Set up and deployment steps

  1. Create resources

    Create a resource group to contain all the resources below.

  2. Set up Azure AI Search

    1. Change pricing tier to Basic.

      basic tier

    2. Enter the newly created resource, and note the API key under Settings > Keys, to be used later in the process. You will use the admin key for write permissions to create new indexes.

      basic tier

  3. Set up Azure OpenAI

    1. Create Azure OpenAI instance.
    2. Create model deployments:
      1. text-embedding-ada-002 for embeddings
      2. gpt3.5 turbo or gpt4 turbo or gpt-4o as the LLM model.
    3. Note the deployment names to be used later in the process.
    4. Note API key under Resource management -> Keys and Endpoint to be used later in the process.
  4. Index video archive

    1. Index videos in VI account.

    2. Make all videos public access.

    3. Define the following azd parameters using azd env set <Config Key> <Config Value>:

      • AZURE_OPENAI_API_KEY (Azure OpenAI API key)

      • AZURE_OPENAI_CHATGPT_DEPLOYMENT (Azure OpenAI Chat LLM deployment name}

      • AZURE_OPENAI_EMBEDDINGS_DEPLOYMENT {Azure OpenAI embeddings model deployment name)

      • AZURE_OPENAI_RESOURCE_GROUP (Resource Group name of the Azure OpenAI resource)

      • AZURE_OPENAI_SERVICE (Azure OpenAI resource name)

      • AZURE_SEARCH_KEY (Azure AI Search API key)

      • AZURE_SEARCH_SERVICE (Azure AI Search resource name)

      • AZURE_SEARCH_LOCATION (Azure AI Search instance location, e.g. ukwest)

      • AZURE_SEARCH_SERVICE_RESOURCE_GROUP (Resource Group name of the Azure AI Search resource)

      • AZURE_TENANT_ID (Azure Tenant ID)

      • LANGUAGE_MODEL ("openai")

      • PROMPT_CONTENT_DB (Either: "azure_search" / "chromadb")

      • PROMPT_CONTENT_DB_NAME (Some DB name with this format "vi-db-name-index")

    4. Index the archive into a new Azure AI Search index (Vector DB) by following these steps:

    5. Install python dependencies with:

      pip install -r .\app\backend\requirements.txt

    6. Create a .env file that holds your Azure AI Video Indexer details (taken from Azure portal) in the following format:

      AccountName='YOUR_VI_ACCOUNT_NAME'
      ResourceGroup='RESOURCE_GROUP_NAME'
      SubscriptionId='SUBSCRIPTION_ID'
      
    7. Optionally make changes in .\app\backend\vi_search\prep_db.py

    8. Save and run the following commands in PowerShell from the workspace root directory:

      • $env:PYTHONPATH += ";$(Get-Location)" (to add the current directory to the Python path)
      • python .\app\backend\vi_search\prep_db.py (to run the indexing into vector db script)
    9. Wait for the Vector DB indexing to finish. The process can take some time, as it calls Azure OpenAI to create embeddings of the entire archive, and persists it to Azure AI Search or Chroma DB in batches of 100.

    10. If you are using Chroma DB, which is now configured to save the DB locally, make sure it will be available to the deployment as well.

  5. Deploy

    1. Install and use PowerShell from https://www.microsoft.com/store/productId/9MZ1SNWT0N5D?ocid=pdpshare
    2. Run azd up command to setup the app service resources.
    3. Select subscription and location where to create the app service deployment.
    4. Run azd deploy command to deploy the app service and any further changes in the python app service code.

FAQ

Question: Why do we need to break up the video insights.json into chunks using the Prompt Content API?

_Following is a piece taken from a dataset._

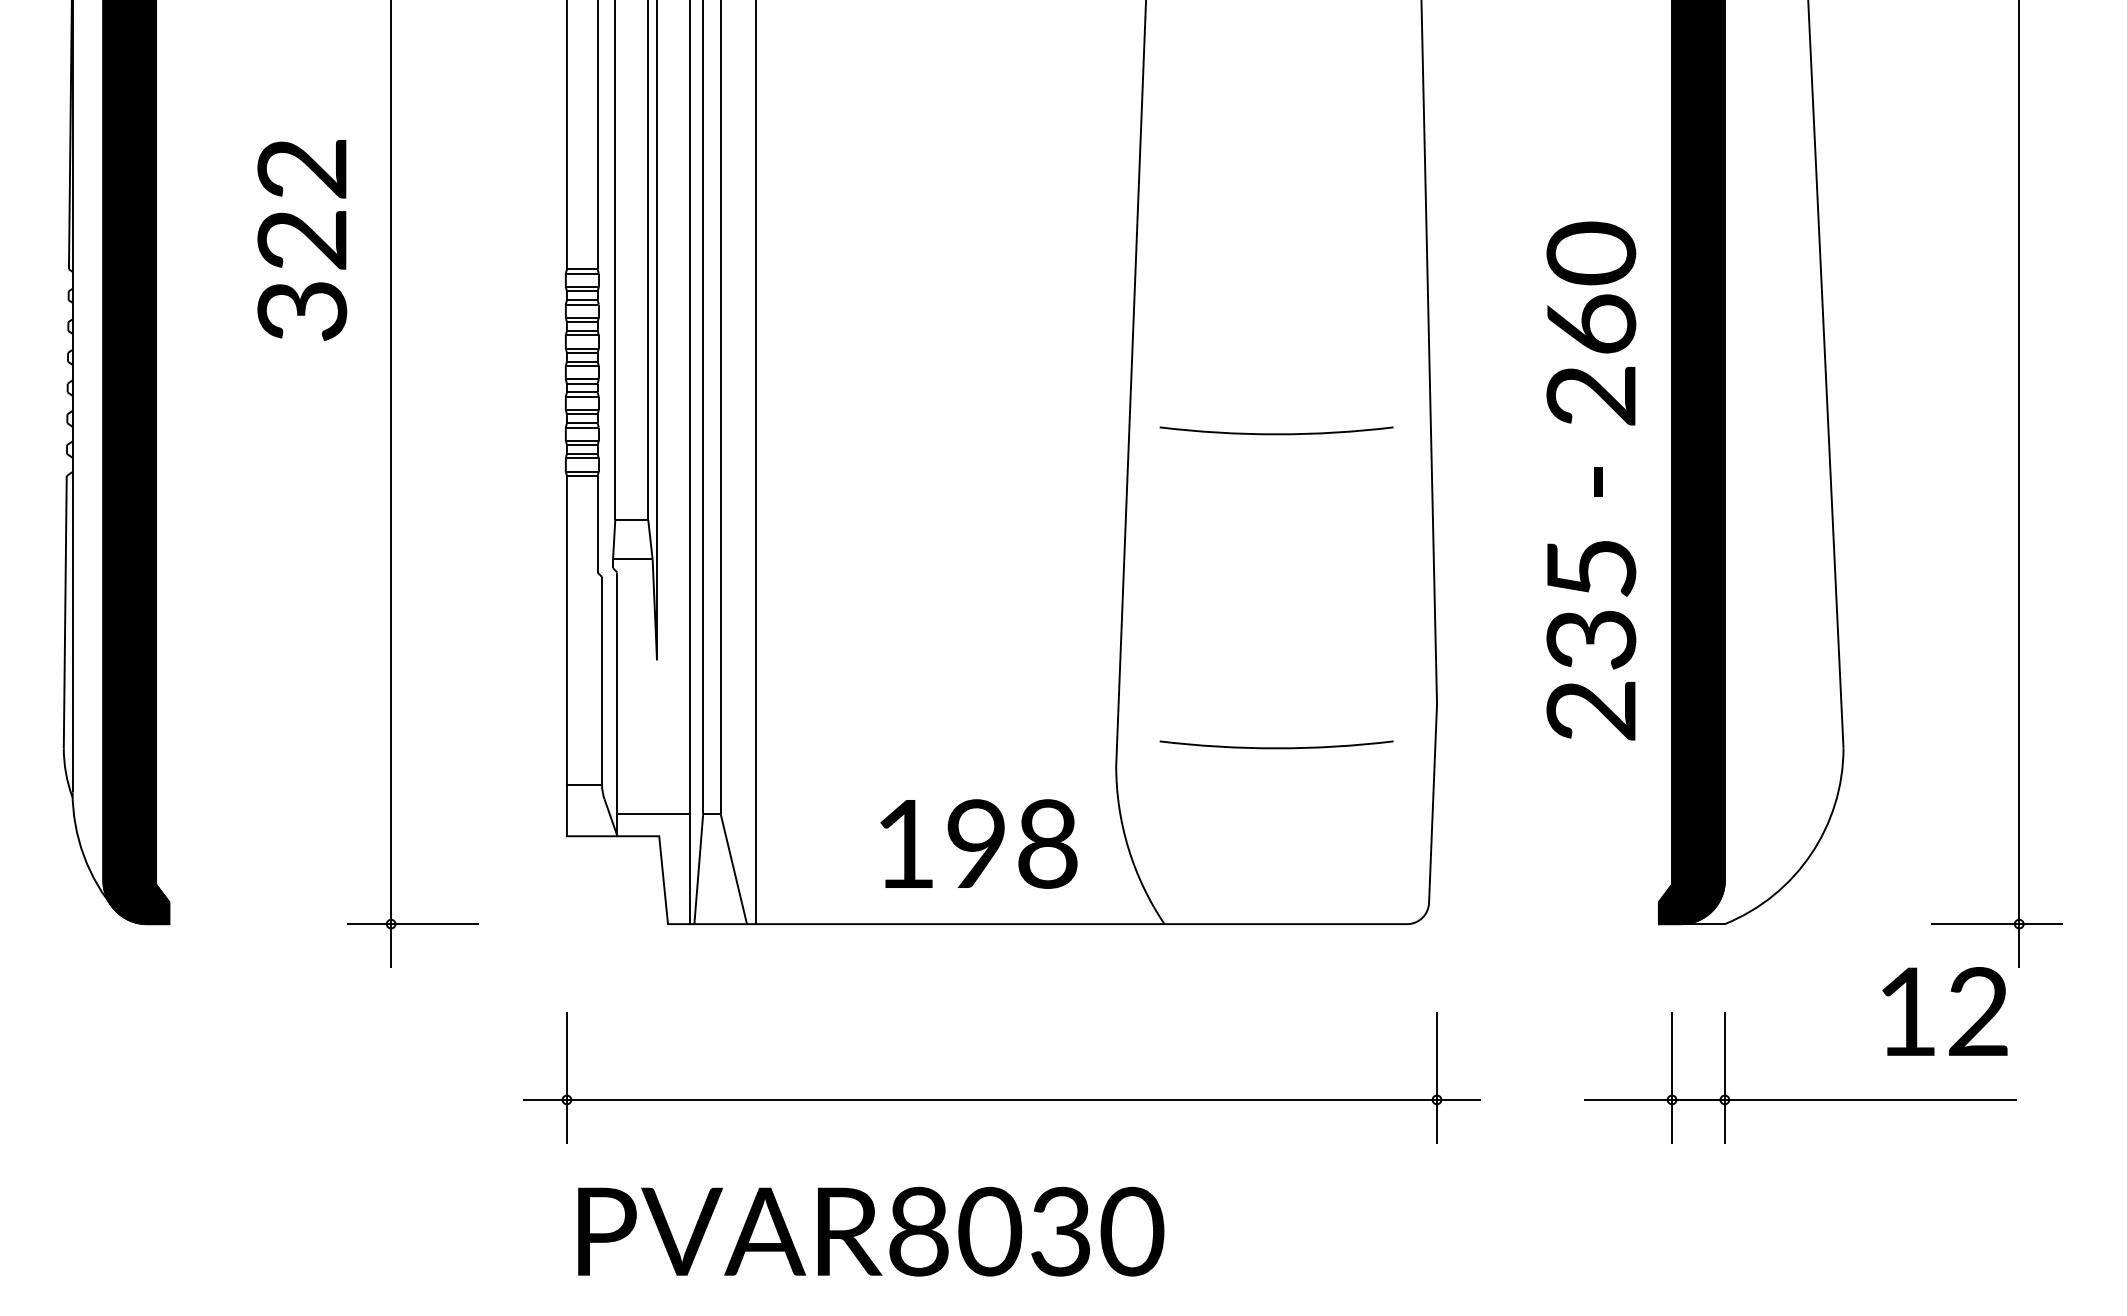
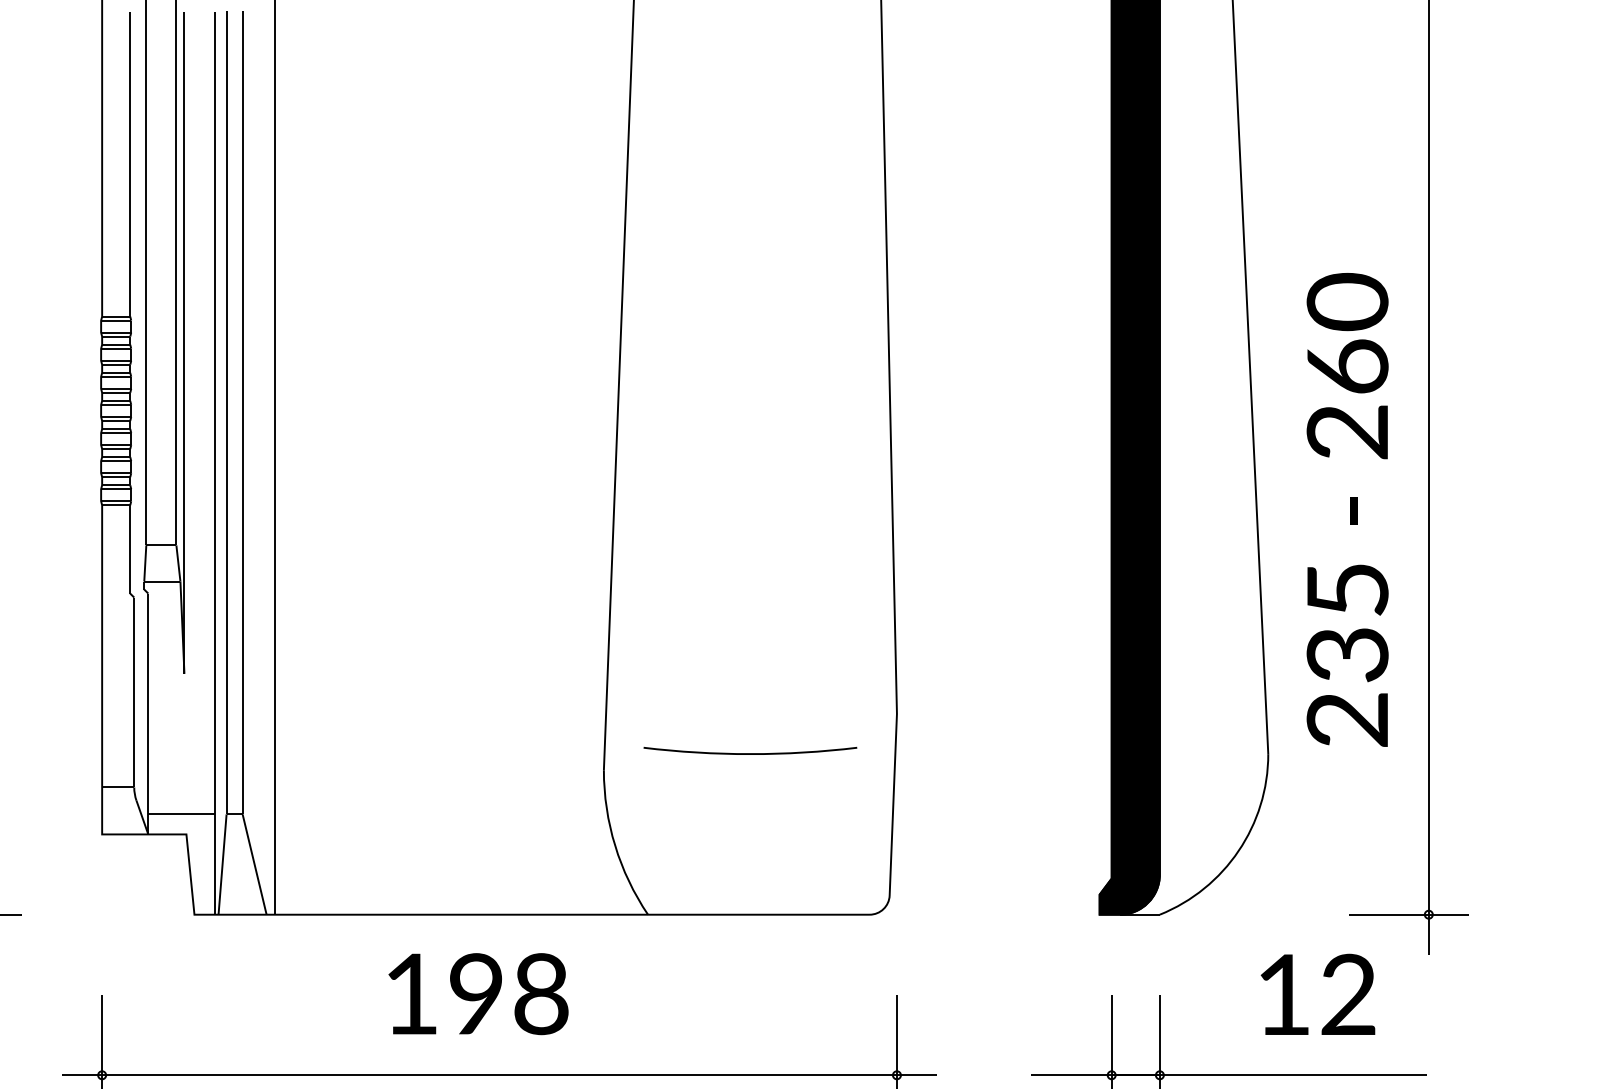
part: (1276, 430) -> (750, 463), removed
text: (1591, 480) -> (1347, 509), moved
text: (978, 843) -> (478, 993), moved
text: (1944, 1011) -> (1317, 994), moved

Answer: The sections retrieved from the Video Indexer Prompt Content API allow for the creation of granular records in the vector database. Each of these sections corresponds to a small part of the video. Once the section embedding is generated and subsequently retrieved, the user is shown the relevant time segment in the video.

Troubleshooting

If you see this error while running azd deploy:

read /tmp/azd1992237260/backend_env/lib64: is a directory

delete the ./app/backend/backend_env folder and re-run the azd deploy command.

This issue is being tracked here: Azure/azure-dev#1237

If the web app fails to deploy and you receive a '404 Not Found' message in your browser, run 'azd deploy'.